Geçmişte de Baas rejimini ve Beşşar Esed'i eleştirdim. Suriye zindanlarına düşenlerin hal-i perişanına dikkat çektim, Beşşar Esed'in yeşerttiği ümidin hayal kırıklığına dönüştüğünü ifade ettim, muhalefet üzerindeki Baasçı baskıların hiçbir kayıt ve şart altında mazur görülemeyeceğini söyledim, Suriye Eğitim Bakanlığı'nın üniversitelerde peçeyi yasaklamasını ayıpladım vs, vs, vs...

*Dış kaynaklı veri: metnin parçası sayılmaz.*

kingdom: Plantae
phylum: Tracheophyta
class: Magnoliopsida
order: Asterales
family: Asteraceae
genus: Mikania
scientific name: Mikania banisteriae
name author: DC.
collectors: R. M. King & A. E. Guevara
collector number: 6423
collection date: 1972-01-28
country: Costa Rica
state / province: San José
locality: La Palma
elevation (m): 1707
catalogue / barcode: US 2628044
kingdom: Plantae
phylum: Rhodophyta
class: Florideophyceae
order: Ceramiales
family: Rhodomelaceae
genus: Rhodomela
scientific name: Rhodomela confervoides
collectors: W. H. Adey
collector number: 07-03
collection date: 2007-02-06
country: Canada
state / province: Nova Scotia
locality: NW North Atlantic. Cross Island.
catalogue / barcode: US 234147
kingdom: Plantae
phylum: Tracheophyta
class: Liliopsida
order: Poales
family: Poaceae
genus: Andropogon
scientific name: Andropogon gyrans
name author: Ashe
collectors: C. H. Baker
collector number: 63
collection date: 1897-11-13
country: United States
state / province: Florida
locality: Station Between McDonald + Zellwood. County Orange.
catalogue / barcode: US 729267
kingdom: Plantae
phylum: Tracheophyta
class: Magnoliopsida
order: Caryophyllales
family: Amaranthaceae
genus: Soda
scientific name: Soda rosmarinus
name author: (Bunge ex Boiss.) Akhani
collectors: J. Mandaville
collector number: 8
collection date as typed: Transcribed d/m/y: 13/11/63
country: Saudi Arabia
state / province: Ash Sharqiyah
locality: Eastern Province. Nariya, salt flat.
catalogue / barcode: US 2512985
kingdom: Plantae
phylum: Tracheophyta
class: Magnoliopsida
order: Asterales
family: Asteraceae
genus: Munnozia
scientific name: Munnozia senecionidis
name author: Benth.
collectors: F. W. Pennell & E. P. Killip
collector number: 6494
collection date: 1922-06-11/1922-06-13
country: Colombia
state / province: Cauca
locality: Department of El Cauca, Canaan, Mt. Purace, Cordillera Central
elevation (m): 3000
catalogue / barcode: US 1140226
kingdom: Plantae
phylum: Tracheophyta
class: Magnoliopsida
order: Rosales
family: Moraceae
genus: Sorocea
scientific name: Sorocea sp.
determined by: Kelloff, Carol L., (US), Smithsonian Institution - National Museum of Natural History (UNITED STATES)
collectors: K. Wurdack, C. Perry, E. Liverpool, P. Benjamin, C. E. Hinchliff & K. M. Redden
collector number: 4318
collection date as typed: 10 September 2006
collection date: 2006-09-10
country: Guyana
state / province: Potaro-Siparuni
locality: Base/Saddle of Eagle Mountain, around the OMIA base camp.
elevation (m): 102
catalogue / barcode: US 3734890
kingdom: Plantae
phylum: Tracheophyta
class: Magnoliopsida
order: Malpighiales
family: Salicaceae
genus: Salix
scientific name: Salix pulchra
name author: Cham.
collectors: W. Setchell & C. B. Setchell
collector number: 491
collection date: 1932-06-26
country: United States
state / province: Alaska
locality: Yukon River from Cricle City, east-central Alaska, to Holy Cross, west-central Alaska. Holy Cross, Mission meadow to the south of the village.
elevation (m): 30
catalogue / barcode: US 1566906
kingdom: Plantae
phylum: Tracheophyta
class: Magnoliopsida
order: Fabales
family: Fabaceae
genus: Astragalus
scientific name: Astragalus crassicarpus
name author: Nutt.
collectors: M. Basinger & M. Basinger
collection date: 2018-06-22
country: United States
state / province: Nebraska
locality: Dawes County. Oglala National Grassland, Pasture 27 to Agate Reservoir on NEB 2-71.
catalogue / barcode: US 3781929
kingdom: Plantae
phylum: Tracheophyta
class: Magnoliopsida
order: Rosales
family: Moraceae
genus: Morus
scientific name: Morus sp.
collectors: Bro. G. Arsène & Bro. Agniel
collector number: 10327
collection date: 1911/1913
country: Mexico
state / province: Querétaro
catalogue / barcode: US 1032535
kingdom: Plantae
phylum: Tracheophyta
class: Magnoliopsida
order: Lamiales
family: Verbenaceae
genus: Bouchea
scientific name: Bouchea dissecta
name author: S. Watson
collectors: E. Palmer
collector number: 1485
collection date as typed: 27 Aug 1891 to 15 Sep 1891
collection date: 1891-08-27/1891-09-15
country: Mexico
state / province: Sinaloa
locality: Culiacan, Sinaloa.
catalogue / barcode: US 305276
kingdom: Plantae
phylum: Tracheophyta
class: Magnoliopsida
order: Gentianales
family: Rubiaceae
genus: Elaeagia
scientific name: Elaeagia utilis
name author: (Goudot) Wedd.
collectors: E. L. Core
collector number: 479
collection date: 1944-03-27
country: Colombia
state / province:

2009 senesinde yazdığım bir yazıdaki şu satırlar yüzünden Suriye'nin Ankara Büyükelçiliği beni Şam'a şikâyet etti:
"1970'li ve 80'li yıllarda İhvan-ı Müslimin teşkilatının Suriye kolu ile Hafız Esed liderliğindeki Baas rejimi arasında şiddetli çatışmalar yaşandı. İhvancıların kökünü kazımaya ahdeden Baasçılar, onların kalesi olan Hama şehrini yerle bir ettiler. Humus ve Halep de korkunç kıyımlara sahne oldu. Binlerce insan öldü. Canını zor kurtaran 100 bin civarında İhvan mensubu Suriye'den kaçıp Yemen, Suudi Arabistan gibi ülkelere sığındı. 40 bin civarında İhvan mensubu ise Suriye zindanlarında 'kayboldu'. Baas rejiminin Suriye İhvanı'nı madde planında ağır bir yenilgiye uğrattığı, hatta darmadağın ettiği kesin. Ne var ki bu zafer kaşınmaya müsait bir yara üzerinde yükselmiştir ve hiç garantili değildir. İhvan çizgisini gönüllerinde yaşatmaya devam eden sayısız Suriyeli'nin Baas rejimiyle 'bir gün mutlaka' hesaplaşma arzusu; bilhassa yakınlarını bombardımanlarda kaybeden, zindanlarındaki yakınlarından 30 yıldır haber alamayan, sürgündeki yakınlarına kavuşmak için yanıp tutuşan Suriyelilerin Baas rejimine duyduğu kin, kuvveden fiile çıkıp Suriye'nin altını üstüne getirmek için bir işaret fişeği bekliyor olabilir. Suriye'nin selameti için bu yara kapanmalı. Cumhurbaşkanı Beşşar Esed, İhvan-ı Müslimin teşkilatına üye olan herkesin idamına hükmeden 49 sayılı yasayı tarihin çöp kutusuna atmaktan başlayarak, Suriye tarihinde yeni bir sayfa açmalı. Cezayir'de devlet kuvvetleri ile İslamcı milisler arasındaki çatışmalarda –ve ilgili derin devlet provokasyonlarında- 200 bin kişi hayatını kaybetti; Cezayir, Suriye'den çok daha büyük acılar çekti; Cezayir devletinin İslamcılarla savaşta uğradığı kayıplar da Suriye devletinin kayıplarından büyük; buna rağmen Cezayir Cumhurbaşkanı Abdulaziz Buteflika devletin hıncını bastırarak İslamcılarla masaya oturabilmiş ve onlarla anlaşarak bir 'toplumsal uzlaşma süreci' başlatabilmiştir. Köklü değişim vaatleriyle geçen ilk iktidar yıllarında sağduyunun adı olarak anılan ve Suriye'yi "Hama" travmasından kurtararak toplumsal barışı teminat altına alması beklenen Beşşar Esed ise bu basiret ve feraseti bir türlü gösteremedi."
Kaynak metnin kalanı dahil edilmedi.